Significantly, the theme is not Evangelizing in the Workplace. Such a theme would imply that we should try to bring our co-workers to a fuller involvement in Church life. The Catholic notion of evangelization, however, is broader than that of making converts to the faith, as important as that is. Our goal is to permeate every aspect of the culture with Christian values – to make the culture fully human.

That enterprise is based on Vatican II's Constitution on the Church in the Modern World, which states that the nature of the human person is most fully revealed in the Word Made Flesh, Jesus Christ. Faith in Christ does not contradict or repress human values, but rather enlivens them and reveals their fullest meaning.

Modern enterprise tends to make profits and efficiency paramount, so paramount that they eviscerate human values such as justice, solidarity, fairness and loyalty. Too often, for example, workers who have long been loyal to their employer find that, in the final analysis, the employer has little loyalty to them.
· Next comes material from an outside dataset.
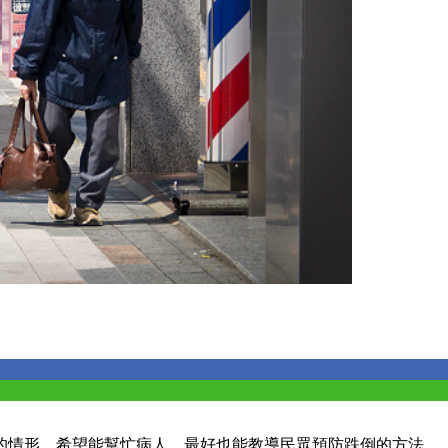
的情形，希望能幫忙病人，最好也能教導民眾預防跌倒的方法。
The evangelical force of Christian faith, then, can be disruptive. It can challenge employees to be true to their vocation and employers to be true to the full spectrum of that which is intrinsically good. It can lead both groups to be people of conscience who, when they witness values such as that of human life being violated, will stand up for the immeasurable goodness of those values.
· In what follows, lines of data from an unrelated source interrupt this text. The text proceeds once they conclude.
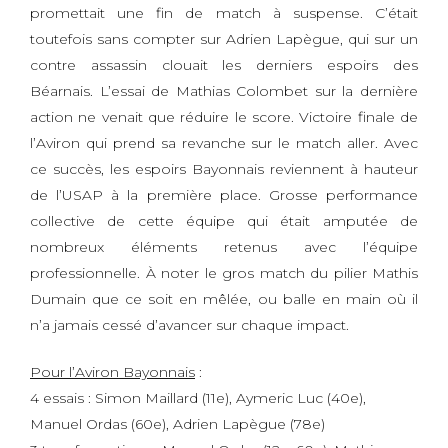
promettait une fin de match à suspense. C’était
toutefois sans compter sur Adrien Lapègue, qui sur un
contre assassin clouait les derniers espoirs des
Béarnais. L’essai de Mathias Colombet sur la dernière
action ne venait que réduire le score. Victoire finale de
l’Aviron qui prend sa revanche sur le match aller. Avec
ce succès, les espoirs Bayonnais reviennent à hauteur
de l’USAP à la première place. Grosse performance
collective de cette équipe qui était amputée de
nombreux éléments retenus avec l’équipe
professionnelle. À noter le gros match du pilier Mathis
Dumain que ce soit en mêlée, ou balle en main où il
n’a jamais cessé d’avancer sur chaque impact.
Pour l’Aviron Bayonnais
:
4 essais : Simon Maillard (11e), Aymeric Luc (40e),
Manuel Ordas (60e), Adrien Lapègue (78e)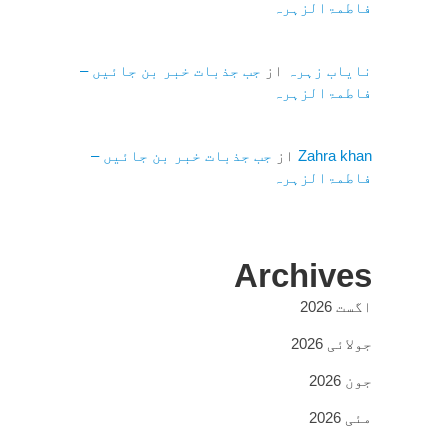
فاطمۃالزہرہ
نایاب زہرہ
از
جب جذبات خبر بن جائیں –
فاطمۃالزہرہ
Zahra khan
از
جب جذبات خبر بن جائیں –
فاطمۃالزہرہ
Archives
اگست 2026
جولائی 2026
جون 2026
مئی 2026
The 21st century Western world operates out of a non-Christian, even anti-Christian, ethos. A Christian with a well-formed conscience will sometimes find him or herself called to be a sign of contradiction, to speak out when moral truth is contravened. A person of conscience will never accept that their faith is private. He or she will not separate faith from any aspect of life.

We are called to live whole lives, lives in which our deepest beliefs are not partitioned off into a corner. Evangelizing the workplace means responding to God's call that we live lives that are fully and authentically human. It means taking the Incarnation seriously. The Son of God blessed and divinized our reality. We are responsible for doing likewise.